My First Hint of the Oncoming Pandemic
Somewhere in a short news report last December I read about a town in central China experiencing a contagion — an unknown flu — born out of what was called their “wet market.” I gave it little attention. A week later my son sent me a new computer as an early Christmas gift and the week after that I received a special mouse pad he had ordered for it, made in China. The package was awkwardly wrapped and covered with all kinds of custom receipts and Chinese stamps.
Like a faint bell ringing in my mind, I thought of the article I had read in passing. I didn’t open the package with the mouse pad but instead went to the post office and asked if they thought the package was safe to open. I gave them the name of the town experiencing the illness and said I was a bit worried.
No one knew anything back then. Oddly enough, the postal clerk had spent time in China and told me the city my package came from was far from the central city I had read about and it was fine to open it. So I did, and found a mouse pad that was perfect for me, images of earthstones and crystals. I am using it now as I write. Every so often when I look at it those few minutes in the post office come to mind.

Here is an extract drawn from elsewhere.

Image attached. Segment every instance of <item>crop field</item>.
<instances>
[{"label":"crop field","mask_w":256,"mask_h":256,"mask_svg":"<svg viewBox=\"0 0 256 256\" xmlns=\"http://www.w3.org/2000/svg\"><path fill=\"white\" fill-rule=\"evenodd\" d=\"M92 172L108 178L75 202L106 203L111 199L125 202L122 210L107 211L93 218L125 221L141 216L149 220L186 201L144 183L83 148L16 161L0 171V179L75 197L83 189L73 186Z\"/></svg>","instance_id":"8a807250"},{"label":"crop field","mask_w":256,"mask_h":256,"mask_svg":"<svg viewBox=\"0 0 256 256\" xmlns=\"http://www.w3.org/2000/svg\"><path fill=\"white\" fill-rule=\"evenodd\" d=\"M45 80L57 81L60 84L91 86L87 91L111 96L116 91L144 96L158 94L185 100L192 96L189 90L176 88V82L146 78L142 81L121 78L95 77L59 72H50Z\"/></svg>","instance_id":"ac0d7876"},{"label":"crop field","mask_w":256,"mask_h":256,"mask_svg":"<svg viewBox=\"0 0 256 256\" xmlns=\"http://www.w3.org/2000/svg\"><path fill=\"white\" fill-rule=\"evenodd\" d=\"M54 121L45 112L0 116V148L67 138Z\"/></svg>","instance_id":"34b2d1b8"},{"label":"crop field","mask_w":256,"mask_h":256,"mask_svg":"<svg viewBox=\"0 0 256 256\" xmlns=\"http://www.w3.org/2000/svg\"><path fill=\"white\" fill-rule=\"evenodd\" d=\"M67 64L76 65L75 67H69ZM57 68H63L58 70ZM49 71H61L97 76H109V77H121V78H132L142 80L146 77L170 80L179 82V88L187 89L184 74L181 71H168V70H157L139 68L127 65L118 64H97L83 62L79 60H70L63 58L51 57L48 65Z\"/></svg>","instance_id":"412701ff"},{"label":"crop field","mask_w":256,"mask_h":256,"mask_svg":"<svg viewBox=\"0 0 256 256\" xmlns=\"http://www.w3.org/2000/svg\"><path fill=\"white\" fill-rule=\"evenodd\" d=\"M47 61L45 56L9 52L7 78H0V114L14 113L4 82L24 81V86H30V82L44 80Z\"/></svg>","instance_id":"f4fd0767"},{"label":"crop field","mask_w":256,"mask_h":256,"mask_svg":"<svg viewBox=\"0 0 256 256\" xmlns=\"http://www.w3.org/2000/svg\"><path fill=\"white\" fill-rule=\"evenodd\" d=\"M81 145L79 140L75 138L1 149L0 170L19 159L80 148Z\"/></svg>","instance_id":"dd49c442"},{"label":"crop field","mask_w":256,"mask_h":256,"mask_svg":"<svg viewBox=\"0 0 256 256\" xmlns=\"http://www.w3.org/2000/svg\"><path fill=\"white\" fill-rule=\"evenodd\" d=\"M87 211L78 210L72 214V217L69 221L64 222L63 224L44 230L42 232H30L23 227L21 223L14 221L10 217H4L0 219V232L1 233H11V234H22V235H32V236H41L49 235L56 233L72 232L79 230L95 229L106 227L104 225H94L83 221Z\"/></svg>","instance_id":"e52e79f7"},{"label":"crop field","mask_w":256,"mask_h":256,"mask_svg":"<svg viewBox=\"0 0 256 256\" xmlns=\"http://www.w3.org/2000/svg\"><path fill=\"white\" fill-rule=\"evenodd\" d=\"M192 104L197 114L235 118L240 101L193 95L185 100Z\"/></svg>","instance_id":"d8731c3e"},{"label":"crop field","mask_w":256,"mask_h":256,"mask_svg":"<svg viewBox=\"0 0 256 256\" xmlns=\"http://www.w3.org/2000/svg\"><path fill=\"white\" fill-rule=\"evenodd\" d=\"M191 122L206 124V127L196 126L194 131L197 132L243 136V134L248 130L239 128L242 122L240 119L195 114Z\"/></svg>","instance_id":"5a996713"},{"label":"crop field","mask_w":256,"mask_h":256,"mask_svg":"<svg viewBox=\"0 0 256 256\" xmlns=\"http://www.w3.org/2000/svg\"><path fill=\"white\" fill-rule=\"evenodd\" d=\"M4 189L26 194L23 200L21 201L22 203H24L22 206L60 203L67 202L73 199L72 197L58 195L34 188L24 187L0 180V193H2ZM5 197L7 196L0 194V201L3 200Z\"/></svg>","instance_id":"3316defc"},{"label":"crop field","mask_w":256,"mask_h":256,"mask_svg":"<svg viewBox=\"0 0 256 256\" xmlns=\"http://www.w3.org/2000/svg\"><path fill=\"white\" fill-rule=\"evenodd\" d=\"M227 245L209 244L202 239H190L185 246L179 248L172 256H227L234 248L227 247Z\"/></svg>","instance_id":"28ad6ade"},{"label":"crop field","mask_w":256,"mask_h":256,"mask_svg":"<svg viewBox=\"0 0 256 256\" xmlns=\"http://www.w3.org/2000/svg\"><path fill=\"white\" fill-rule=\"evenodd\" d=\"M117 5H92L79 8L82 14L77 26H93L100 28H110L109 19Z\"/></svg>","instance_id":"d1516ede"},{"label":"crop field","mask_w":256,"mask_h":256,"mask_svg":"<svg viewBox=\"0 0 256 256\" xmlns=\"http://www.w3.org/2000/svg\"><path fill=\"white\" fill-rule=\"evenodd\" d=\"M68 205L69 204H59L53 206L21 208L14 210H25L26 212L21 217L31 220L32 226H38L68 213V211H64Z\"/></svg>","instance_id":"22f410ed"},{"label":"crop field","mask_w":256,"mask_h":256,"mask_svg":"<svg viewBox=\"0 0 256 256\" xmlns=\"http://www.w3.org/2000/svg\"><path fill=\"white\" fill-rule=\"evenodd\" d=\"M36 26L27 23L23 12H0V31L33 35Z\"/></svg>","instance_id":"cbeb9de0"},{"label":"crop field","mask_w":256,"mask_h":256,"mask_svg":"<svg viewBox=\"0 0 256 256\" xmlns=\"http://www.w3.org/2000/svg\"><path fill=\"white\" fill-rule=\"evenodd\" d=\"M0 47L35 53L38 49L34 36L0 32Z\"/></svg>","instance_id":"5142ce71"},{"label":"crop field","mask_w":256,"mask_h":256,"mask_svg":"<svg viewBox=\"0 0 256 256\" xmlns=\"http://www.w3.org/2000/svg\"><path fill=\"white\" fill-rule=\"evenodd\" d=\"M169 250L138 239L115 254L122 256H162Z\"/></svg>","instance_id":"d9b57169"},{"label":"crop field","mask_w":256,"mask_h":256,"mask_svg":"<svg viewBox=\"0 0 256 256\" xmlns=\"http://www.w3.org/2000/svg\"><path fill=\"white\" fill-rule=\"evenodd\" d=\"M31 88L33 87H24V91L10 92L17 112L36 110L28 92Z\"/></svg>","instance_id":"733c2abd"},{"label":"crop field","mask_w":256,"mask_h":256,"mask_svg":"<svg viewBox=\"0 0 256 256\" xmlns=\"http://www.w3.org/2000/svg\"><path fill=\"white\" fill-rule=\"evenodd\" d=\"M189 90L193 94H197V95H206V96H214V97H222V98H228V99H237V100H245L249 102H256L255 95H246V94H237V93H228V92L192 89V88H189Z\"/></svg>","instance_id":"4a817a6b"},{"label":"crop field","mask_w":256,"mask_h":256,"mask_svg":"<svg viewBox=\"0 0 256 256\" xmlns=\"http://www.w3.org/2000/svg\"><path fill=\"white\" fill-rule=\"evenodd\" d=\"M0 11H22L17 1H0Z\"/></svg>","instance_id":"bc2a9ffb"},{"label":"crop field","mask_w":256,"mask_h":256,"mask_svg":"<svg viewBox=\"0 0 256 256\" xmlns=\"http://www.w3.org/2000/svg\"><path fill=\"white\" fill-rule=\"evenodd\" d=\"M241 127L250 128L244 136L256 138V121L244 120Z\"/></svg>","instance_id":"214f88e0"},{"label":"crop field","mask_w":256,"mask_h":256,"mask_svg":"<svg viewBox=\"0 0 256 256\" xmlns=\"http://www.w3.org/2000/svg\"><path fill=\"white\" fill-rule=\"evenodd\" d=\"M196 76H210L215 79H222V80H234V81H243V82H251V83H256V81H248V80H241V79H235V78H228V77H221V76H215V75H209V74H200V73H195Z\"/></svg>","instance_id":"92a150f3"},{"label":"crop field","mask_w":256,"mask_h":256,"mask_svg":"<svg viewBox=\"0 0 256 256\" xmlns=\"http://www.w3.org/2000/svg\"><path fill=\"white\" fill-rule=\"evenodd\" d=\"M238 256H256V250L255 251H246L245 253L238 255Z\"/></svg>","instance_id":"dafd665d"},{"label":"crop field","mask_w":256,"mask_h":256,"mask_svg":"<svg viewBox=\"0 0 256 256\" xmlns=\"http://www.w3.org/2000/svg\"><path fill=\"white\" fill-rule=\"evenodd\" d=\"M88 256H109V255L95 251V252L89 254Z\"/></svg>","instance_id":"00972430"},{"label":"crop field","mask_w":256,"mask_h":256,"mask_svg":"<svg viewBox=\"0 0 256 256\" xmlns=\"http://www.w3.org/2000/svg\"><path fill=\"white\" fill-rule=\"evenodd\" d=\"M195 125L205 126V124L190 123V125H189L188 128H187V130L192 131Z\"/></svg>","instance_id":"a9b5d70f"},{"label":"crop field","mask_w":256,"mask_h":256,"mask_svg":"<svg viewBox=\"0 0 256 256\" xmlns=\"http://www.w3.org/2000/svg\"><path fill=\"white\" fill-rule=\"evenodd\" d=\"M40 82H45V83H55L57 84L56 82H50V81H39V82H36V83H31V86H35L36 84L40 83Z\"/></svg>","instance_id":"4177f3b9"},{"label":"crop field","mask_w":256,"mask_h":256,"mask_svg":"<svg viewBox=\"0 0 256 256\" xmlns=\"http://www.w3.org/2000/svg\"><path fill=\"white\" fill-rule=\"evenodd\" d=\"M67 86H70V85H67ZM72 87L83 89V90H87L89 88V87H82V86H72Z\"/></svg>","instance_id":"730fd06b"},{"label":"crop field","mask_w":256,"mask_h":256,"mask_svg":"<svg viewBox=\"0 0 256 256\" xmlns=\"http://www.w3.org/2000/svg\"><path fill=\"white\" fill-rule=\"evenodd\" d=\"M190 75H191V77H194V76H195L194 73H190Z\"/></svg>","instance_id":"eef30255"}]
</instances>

Rumors and reports then quickly began to proliferate about the contagion, yet to be called a pandemic. Less than three months later I read another news report stating Tom Hanks and his wife Rita Wilson had been tested and the positive report had sent them into quarantine in Australia. The moment I read that was the first time I truly began to believe whatever was going on was serious. Tom Hanks was one of the most truthful guys on the planet. If he had been struck down by the contagion, it was suddenly far more real to me.
I have a rather gullible nature, so I try and compensate for that by not readily accepting information, by making sure I find the most accurate facts and outcomes. What has struck me this past year is how little reliable information there has been swirling around us, how difficult it has been to sort through what to believe and what to discount. And how rapidly that unknowing can spin into fear.